◆ **DIRECTIONS**
Using the data beneath, show every line that includes the word "Fernandesa".

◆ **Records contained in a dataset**
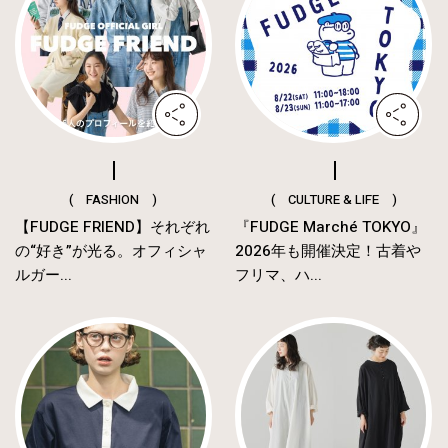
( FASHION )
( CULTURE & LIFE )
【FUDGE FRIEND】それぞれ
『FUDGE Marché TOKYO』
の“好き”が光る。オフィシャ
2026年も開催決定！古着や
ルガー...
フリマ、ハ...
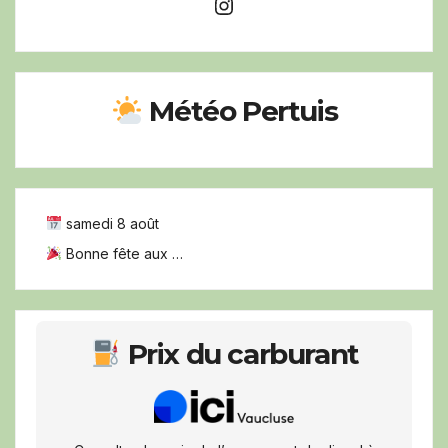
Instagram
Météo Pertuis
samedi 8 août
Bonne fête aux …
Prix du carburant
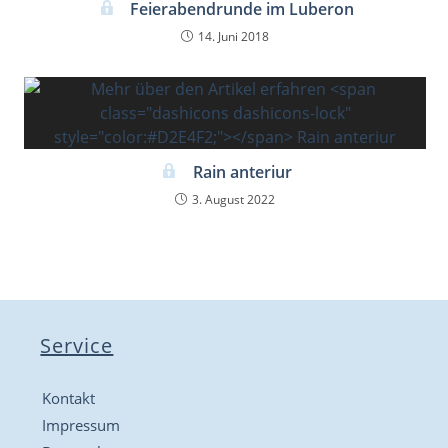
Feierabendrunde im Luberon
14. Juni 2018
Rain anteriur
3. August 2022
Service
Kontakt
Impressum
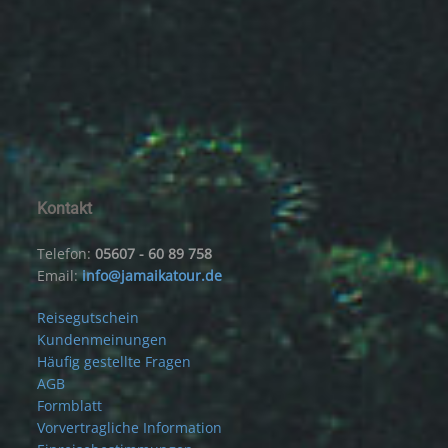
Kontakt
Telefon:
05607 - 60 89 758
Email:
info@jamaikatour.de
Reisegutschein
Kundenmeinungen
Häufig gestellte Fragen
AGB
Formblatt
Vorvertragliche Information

...

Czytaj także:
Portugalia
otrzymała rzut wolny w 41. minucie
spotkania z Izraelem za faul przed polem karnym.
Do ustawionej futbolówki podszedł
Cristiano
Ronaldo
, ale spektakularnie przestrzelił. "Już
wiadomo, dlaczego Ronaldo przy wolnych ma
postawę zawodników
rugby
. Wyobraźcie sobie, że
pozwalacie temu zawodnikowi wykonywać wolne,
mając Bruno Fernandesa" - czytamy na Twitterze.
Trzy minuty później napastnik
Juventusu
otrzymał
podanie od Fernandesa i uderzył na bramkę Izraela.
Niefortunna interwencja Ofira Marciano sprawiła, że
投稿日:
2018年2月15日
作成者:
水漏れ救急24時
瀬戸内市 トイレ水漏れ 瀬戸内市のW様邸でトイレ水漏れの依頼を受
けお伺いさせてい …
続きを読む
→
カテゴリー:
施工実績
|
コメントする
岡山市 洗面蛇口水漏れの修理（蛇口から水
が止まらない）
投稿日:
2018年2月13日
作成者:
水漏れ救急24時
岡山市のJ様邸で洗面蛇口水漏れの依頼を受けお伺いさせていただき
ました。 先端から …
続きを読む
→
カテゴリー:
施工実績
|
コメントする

◆ **YOUR RESPONSE**
mając Bruno Fernandesa" - czytamy na Twitterze.
podanie od Fernandesa i uderzył na bramkę Izraela.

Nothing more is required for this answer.